====== Reading text

The women's 400 metres at the 2025 European Athletics Indoor Championships was held on the 200-metres track of Omnisport in Apeldoorn, Netherlands, on 7 and 8 March 2025. It was the 38th time the event was contested at the European Athletics Indoor Championships. Athletes could qualify by achieving the entry standard or by their World Athletics Ranking in the event.

Twenty-eight athletes from fifteen nations competed in the first round during the morning session on 7 March. Mette Baas of Finland set a Finnish record of 52.25 seconds. Amber Anning of Great Britain and Northern Ireland, Nikoleta Jíchová of the Czech Republic, and Tetiana Melnyk of Ukraine were disqualified for lane infringement. Twelve athletes from nine nations competed in the semi-finals during the evening session on 7 March.

Six athletes from six different nations competed in the final during the evening session on 8 March. The race was won by Lieke Klaver of the Netherlands in 50.38 seconds, followed by Henriette Jæger of Norway in 50.45 seconds and Paula Sevilla of Spain in 50.99 seconds equalling the Spanish record.

==Background==
The women's 400 metres was contested 37 times before 2025, at every previous edition of the European Athletics Indoor Championships (1970–2023). The 2025 European Athletics Indoor Championships was held in Omnisport Apeldoorn in Apeldoorn, Netherlands. The removable 200-metres track received a new top layer for these championships in September 2024.

Femke Bol of the Netherlands was the world and European record holder with a time of 49.17 s set in 2024. Bol is also the 2021 and 2023 champion in this event. She did not defend these titles in 2025 as she did not compete in individual events during the 2025 indoor season, only in relays. The championship record of 49.59 s was set by Jarmila Kratochvílová of Czechoslovakia in 1982.

On 1 March 2025, Aaliyah Butler of the United States set her world leading performance of 49.78 s. On 16 February 2025, Henriette Jæger of Norway set her European leading performance of 50.44 s, preceded by the next-fastest Europeans Amber Anning of Great Britain and Northern Ireland in 50.57 s on 14 February 2025 and Lieke Klaver of the Netherlands in 50.76 s on 13 February 2025.

Records before the 2025 European Athletics Indoor Championships
| Record | Athlete (nation) | Time | Location | Date | Ref. |
| World record | Femke Bol (NED) | 49.17 | Glasgow, United Kingdom | 2 March 2024 |  |
European record
| Championship record | Jarmila Kratochvílová (TCH) | 49.59 | Milan, Italy | 7 March 1982 |  |
| World leading | Aaliyah Butler (USA) | 49.78 | College Station, Texas, United States | 1 March 2025 |  |
| European leading | Henriette Jæger (NOR) | 50.44 | Toruń, Poland | 16 February 2025 |  |

==Qualification==
For the women's 400 metres, the qualification period was from 25 February 2024 until 23 February 2025. Athletes could qualify by achieving the entry standards of 52.10 s indoors or 50.70 s outdoor or by virtue of their World Athletics Ranking for the event. There was a target number of thirty athletes with a maximum of four athletes per nation that could be entered, of whom three athletes per nation could eventually participate. On 27 February 2025, a final entry list with thirty-four athletes was published.

============
====== Information given

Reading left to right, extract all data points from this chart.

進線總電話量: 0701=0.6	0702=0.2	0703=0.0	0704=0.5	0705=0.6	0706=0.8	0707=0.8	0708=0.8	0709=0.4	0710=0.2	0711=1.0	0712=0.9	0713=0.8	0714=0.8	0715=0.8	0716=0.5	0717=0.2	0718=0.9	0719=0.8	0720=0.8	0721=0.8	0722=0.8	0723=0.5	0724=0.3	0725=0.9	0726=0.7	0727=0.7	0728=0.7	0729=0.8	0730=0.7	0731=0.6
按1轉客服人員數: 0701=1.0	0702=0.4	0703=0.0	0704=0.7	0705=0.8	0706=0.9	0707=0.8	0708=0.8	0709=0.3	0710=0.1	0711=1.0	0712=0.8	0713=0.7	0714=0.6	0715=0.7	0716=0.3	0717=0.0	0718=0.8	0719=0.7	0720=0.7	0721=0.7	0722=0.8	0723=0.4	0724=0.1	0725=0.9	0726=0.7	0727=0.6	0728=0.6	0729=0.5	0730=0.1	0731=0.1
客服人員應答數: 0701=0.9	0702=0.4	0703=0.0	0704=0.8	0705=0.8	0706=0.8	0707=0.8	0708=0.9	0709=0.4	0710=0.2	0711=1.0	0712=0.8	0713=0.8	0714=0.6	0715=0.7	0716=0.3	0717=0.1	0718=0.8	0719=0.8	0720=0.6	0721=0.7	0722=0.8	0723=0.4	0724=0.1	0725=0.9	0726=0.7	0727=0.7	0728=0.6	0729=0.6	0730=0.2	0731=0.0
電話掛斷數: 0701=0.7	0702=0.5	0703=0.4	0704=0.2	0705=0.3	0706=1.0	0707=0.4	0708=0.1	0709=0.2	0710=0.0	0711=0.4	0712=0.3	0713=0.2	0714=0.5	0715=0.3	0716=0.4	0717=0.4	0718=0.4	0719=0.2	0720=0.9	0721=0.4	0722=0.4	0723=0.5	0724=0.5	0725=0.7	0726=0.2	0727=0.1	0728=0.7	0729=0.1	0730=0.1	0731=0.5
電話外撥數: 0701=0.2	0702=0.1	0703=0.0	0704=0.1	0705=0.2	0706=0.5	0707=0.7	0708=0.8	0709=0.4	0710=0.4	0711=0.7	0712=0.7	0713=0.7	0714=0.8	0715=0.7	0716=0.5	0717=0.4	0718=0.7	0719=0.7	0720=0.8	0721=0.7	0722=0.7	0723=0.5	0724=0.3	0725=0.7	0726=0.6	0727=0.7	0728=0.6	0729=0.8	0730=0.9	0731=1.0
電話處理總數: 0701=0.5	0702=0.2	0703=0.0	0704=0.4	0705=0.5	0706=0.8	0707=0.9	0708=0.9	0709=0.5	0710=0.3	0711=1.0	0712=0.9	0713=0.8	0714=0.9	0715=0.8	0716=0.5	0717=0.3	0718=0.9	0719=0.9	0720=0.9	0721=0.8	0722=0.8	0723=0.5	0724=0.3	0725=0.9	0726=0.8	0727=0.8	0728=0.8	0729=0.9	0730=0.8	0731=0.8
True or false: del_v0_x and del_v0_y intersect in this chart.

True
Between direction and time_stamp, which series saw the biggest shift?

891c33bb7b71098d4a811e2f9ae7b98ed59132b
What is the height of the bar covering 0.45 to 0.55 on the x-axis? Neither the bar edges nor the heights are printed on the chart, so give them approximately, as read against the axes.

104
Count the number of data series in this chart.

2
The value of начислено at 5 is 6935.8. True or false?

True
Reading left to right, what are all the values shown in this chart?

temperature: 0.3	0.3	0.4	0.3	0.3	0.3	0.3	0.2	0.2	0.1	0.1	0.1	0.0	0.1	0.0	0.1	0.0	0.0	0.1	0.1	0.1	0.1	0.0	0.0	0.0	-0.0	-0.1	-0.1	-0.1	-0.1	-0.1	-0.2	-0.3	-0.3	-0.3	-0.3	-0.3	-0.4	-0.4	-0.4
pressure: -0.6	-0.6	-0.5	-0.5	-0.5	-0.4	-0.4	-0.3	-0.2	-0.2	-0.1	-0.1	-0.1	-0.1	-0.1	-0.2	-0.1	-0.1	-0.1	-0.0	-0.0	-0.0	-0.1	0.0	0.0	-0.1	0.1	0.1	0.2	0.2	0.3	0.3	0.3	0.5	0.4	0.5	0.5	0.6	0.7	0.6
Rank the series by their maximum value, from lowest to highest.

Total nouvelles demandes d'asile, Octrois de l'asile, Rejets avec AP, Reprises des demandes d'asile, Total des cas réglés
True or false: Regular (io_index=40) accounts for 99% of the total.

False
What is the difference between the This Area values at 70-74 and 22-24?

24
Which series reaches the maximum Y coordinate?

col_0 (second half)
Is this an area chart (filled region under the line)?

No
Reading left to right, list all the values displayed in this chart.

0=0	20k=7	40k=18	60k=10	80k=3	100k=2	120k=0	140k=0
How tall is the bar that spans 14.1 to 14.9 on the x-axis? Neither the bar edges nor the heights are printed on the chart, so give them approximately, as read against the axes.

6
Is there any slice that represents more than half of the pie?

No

============

| Brief |
Please answer these questions on the 400 metres text:
(a) In which venue and city was the 2025 event held?
(b) Who won the final, and in what time?
(c) What was the indoor entry standard?
Rely on the 400 metres text alone.

| Exercise output |
(a) Omnisport in Apeldoorn, Netherlands
(b) Lieke Klaver of the Netherlands, in 50.38 seconds
(c) 52.10 seconds